* **TEXTO DE REFERENCIA**:

Grupos universitarios musulmanes se inspiran en organizaciones judías
Asociaciones estudiantiles islamitas son asesoradas por la organización universitaria judía Hillel, para aprender a recaudar mayores fondos y conseguir una organización más efectiva.
Una interesante alianza ha surgido en los campus de dos universidades en Michigan. Organizaciones de estudiantes musulmanes, carentes de recursos económicos, y con dificultades para costear sus actividades religiosas, recibieron ayuda de la mayor organización judía universitaria del mundo.
Por lo general, estudiantes de distintas religiones se ven en dificultades a la hora de financiar los instrumentos e infraestructura necesarios para poder cumplir con sus rezos y rituales. Las iniciativas propias de las Universidades para otorgar facilidades a estudiantes religiosos, permanentemente chocan con las objeciones de los partidarios de mantener separados al Estado y a la religión.
Este problema se convirtió en noticia cuando dos universidades públicas de Michigan- la Universidad de Michigan-Dearborn y la Universidad de Michigan del Este- decidieron colocar instalaciones para el lavado de pies en algunos baños, para que los estudiantes musulmanes pudieran lavar sus pies antes de rezar, y la medida enfureció a la opinión pública, que señalaba que se estaba utilizando dinero de los impuestos para solventar una actividad religiosa.

* **DATOS PROPORCIONADOS**:

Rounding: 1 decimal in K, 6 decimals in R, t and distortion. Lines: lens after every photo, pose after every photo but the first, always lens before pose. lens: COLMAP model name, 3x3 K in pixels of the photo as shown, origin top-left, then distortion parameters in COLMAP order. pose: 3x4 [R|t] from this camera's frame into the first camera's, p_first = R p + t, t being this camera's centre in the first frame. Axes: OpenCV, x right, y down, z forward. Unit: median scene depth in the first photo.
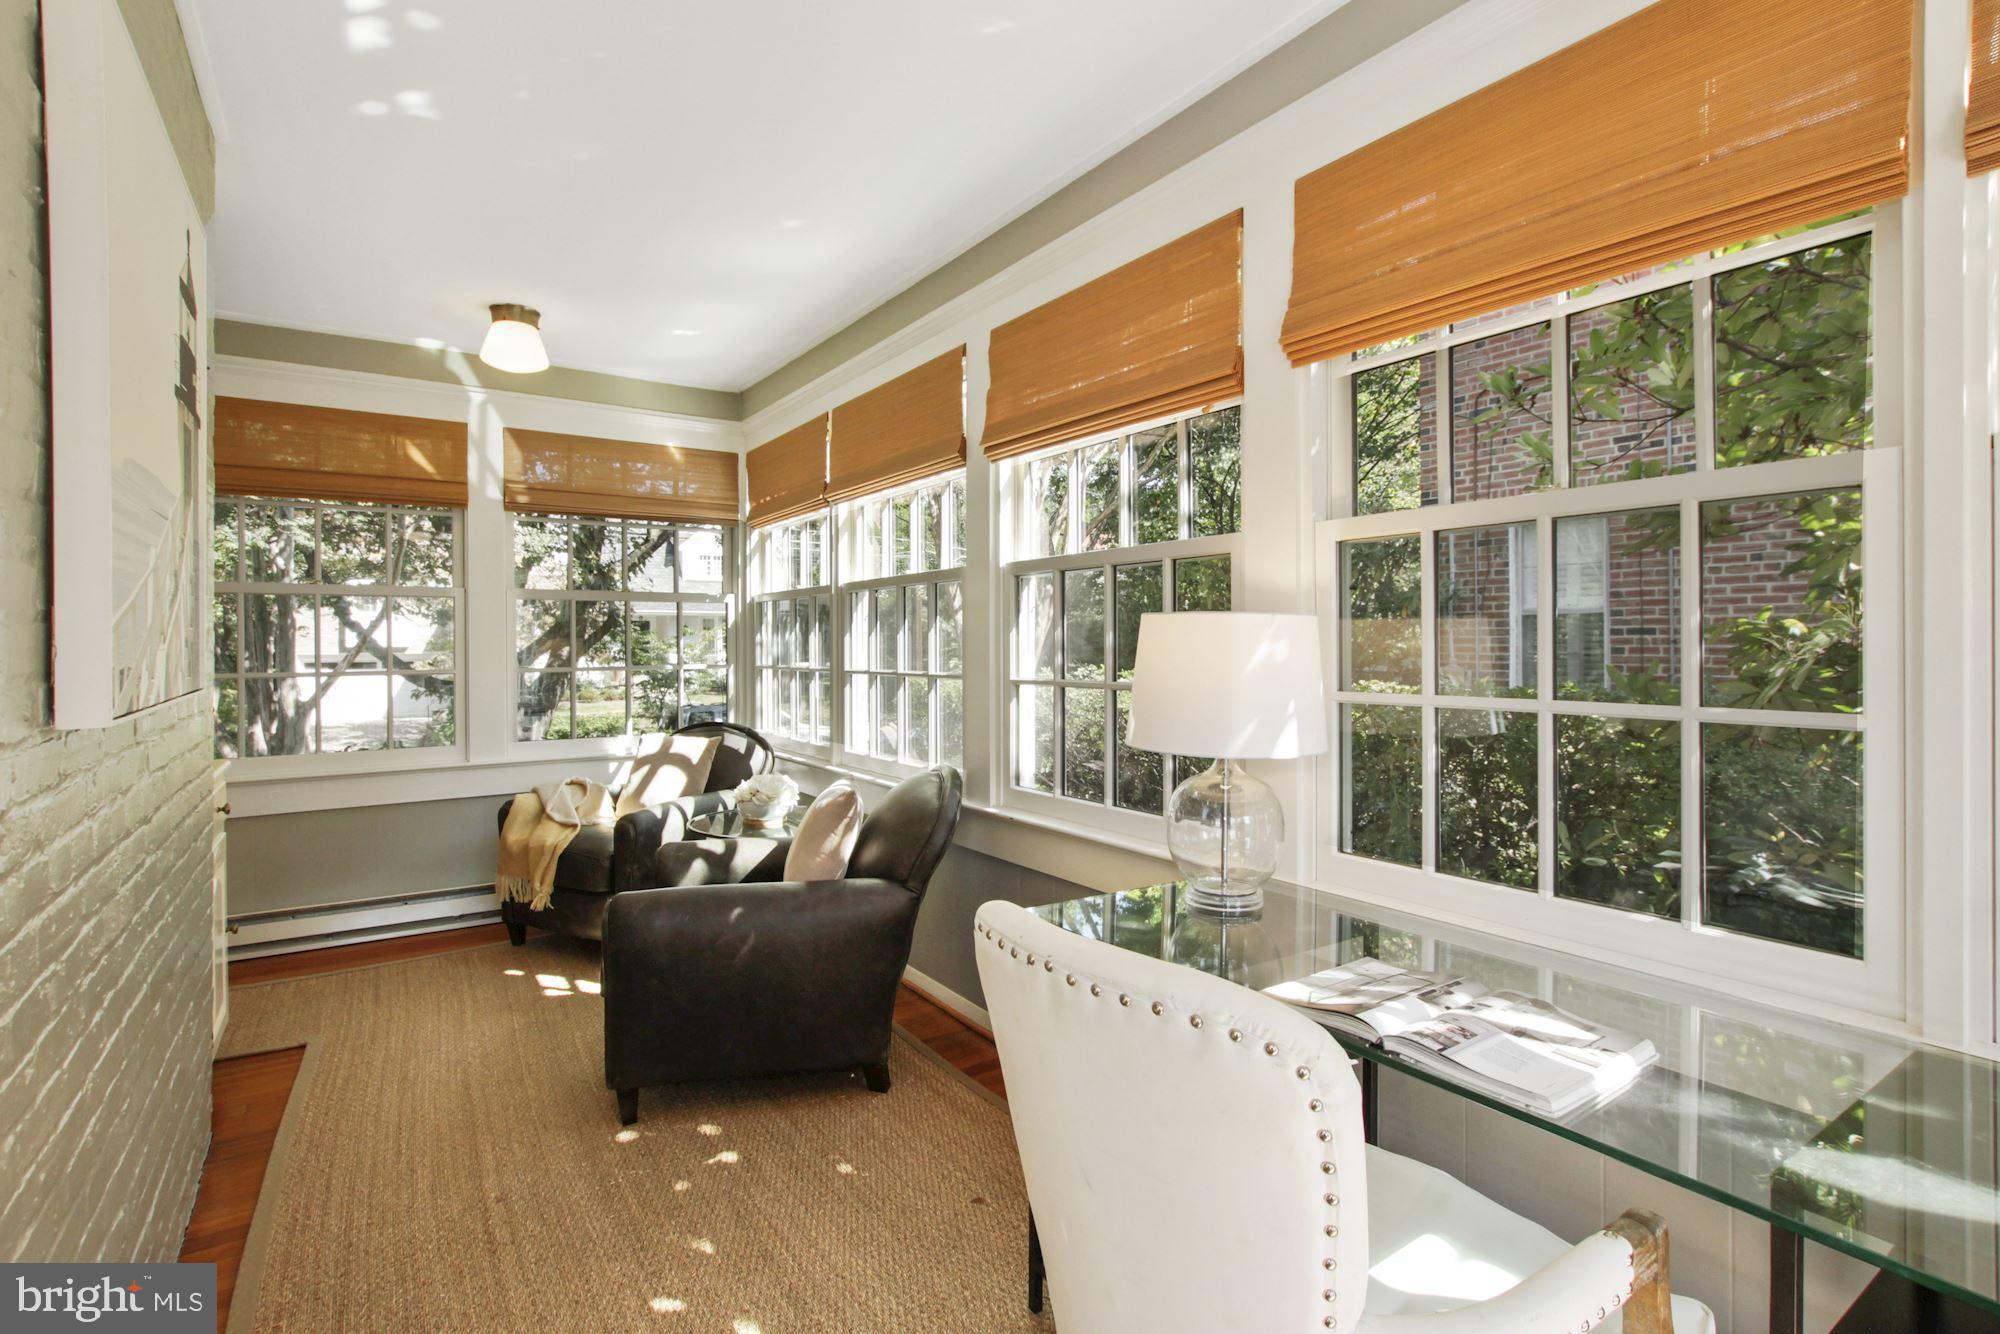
lens RADIAL K [[946.6, 0, 1001.7], [0, 946.6, 647.2], [0, 0, 1]] dist [0.000214, 0.000194]
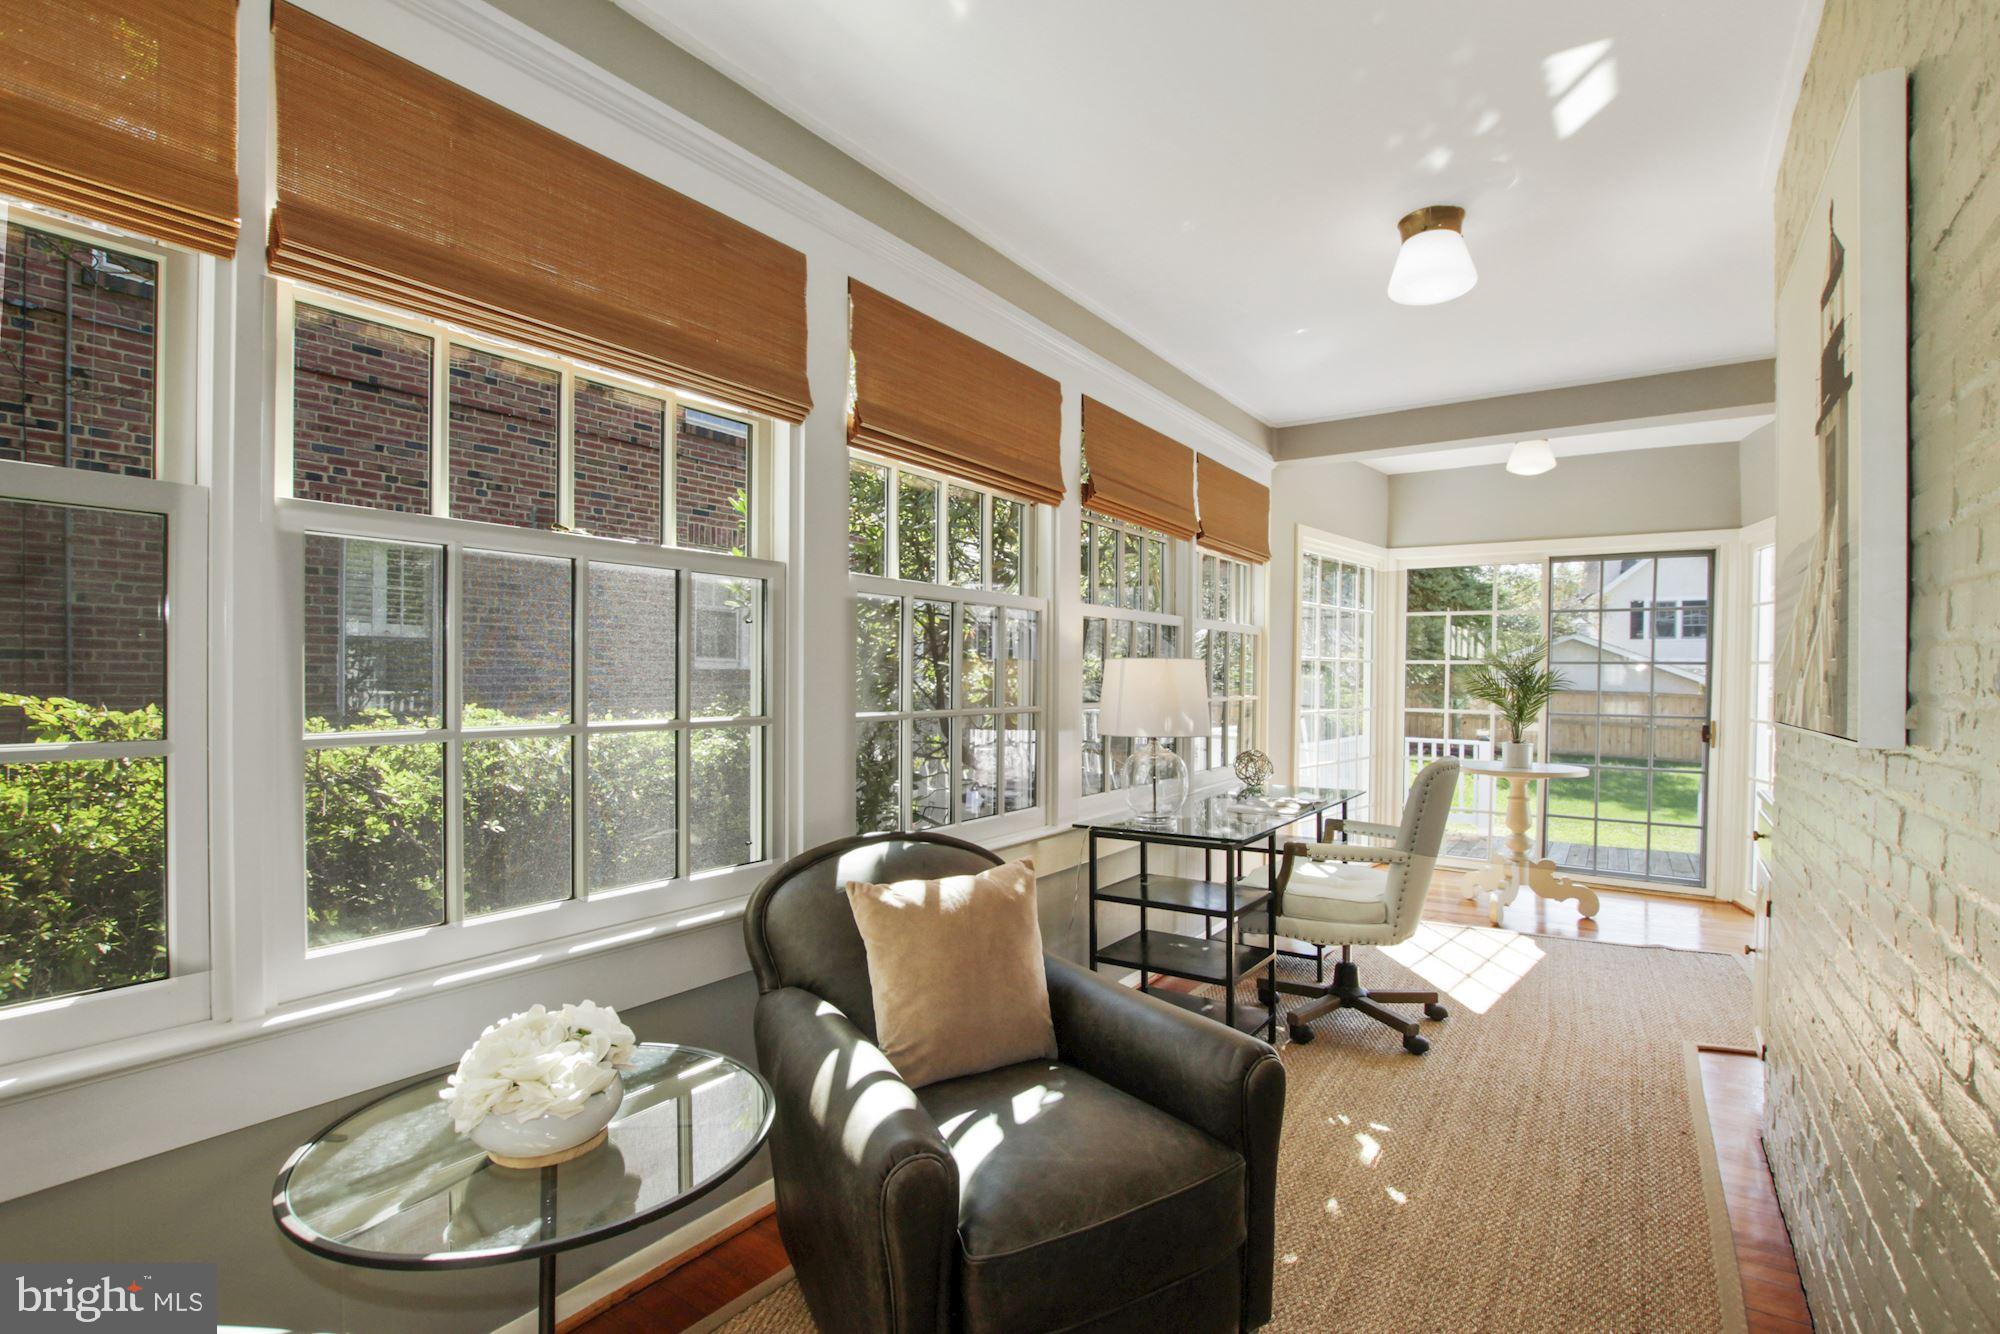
lens RADIAL K [[948.0, 0, 1007.5], [0, 948.0, 677.0], [0, 0, 1]] dist [-0.027273, 0.000386]
pose [[-0.370229, -0.003128, 0.928935, -0.762811], [-0.002144, 0.999995, 0.002513, -0.002686], [-0.928938, -0.001062, -0.370233, 1.123252]]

* **CONSIGNAS DEL EJERCICIO**:
1. En el texto sobre los grupos universitarios musulmanes, ¿qué instalaciones decidieron colocar en algunos baños las dos universidades públicas de Michigan?
2. Redacta la continuación del texto sobre los grupos universitarios musulmanes a partir de su última oración.

* **RESPUESTAS REDACTADAS**:
1. Instalaciones para el lavado de pies, para que los estudiantes musulmanes pudieran lavar sus pies antes de rezar.

2.
En busca de una mejor organización y de métodos para conseguir fondos, los grupos musulmanes de Michigan comenzaron a mirar hacia Hillel como modelo a seguir. La organización judía cuenta con un presupuesto anual de 66 millones de dólares.
Para estos grupos, Hillel representa un ideal: posee templos cerca de todos los campus del país y, al autofinanciarse, evade toda la polémica Estado-religión que hoy los grupos musulmanes deben enfrentar.
En Dearborn, la Universidad que anunció recientemente que instalará dos baños de pies, al costo de 25 mil dólares, la organización musulmana cuenta con un presupuesto de tan sólo 5 mil dólares, y opera en un pequeño cubículo que le fue otorgado por la universidad, según el ex dirigente del grupo, Farhan Latif.
Para tratar de cambiar esta situación, Latif cuenta que recurrió a Hillel. Impresionado por su organización y estructura, investigó la organización del grupo y leyó sus escritos y folletos, con lo que aprendió algunas prácticas que podrían ser aplicadas en la MSA (Muslim Student Association; Asociación de Estudiantes Musulmanes).
En la Universidad de Michigan Ann Arbor, estudiantes musulmanes y líderes de Hillel mantuvieron conversaciones informales, en las que los estudiantes islámicos buscaban aprender cómo mejorar la estructura de su organización y recaudar fondos.
“Buscamos inspiración en Hillel, y en la capacidad que tiene de hacer las cosas”, dijo Sakina Alamin, vice presidente de la MSA de dicha Universidad.
La filial de Hillel de Ann Arbor es un ejemplo entre los Hillel de todo el mundo. Tiene su propio edificio justo enfrente del campus, y cuenta con un presupuesto anual de 1.6 millones de dólares, que utiliza para atender aproximadamente a 1.500 estudiantes por semana, según afirma su director ejecutivo, Michael Brooks.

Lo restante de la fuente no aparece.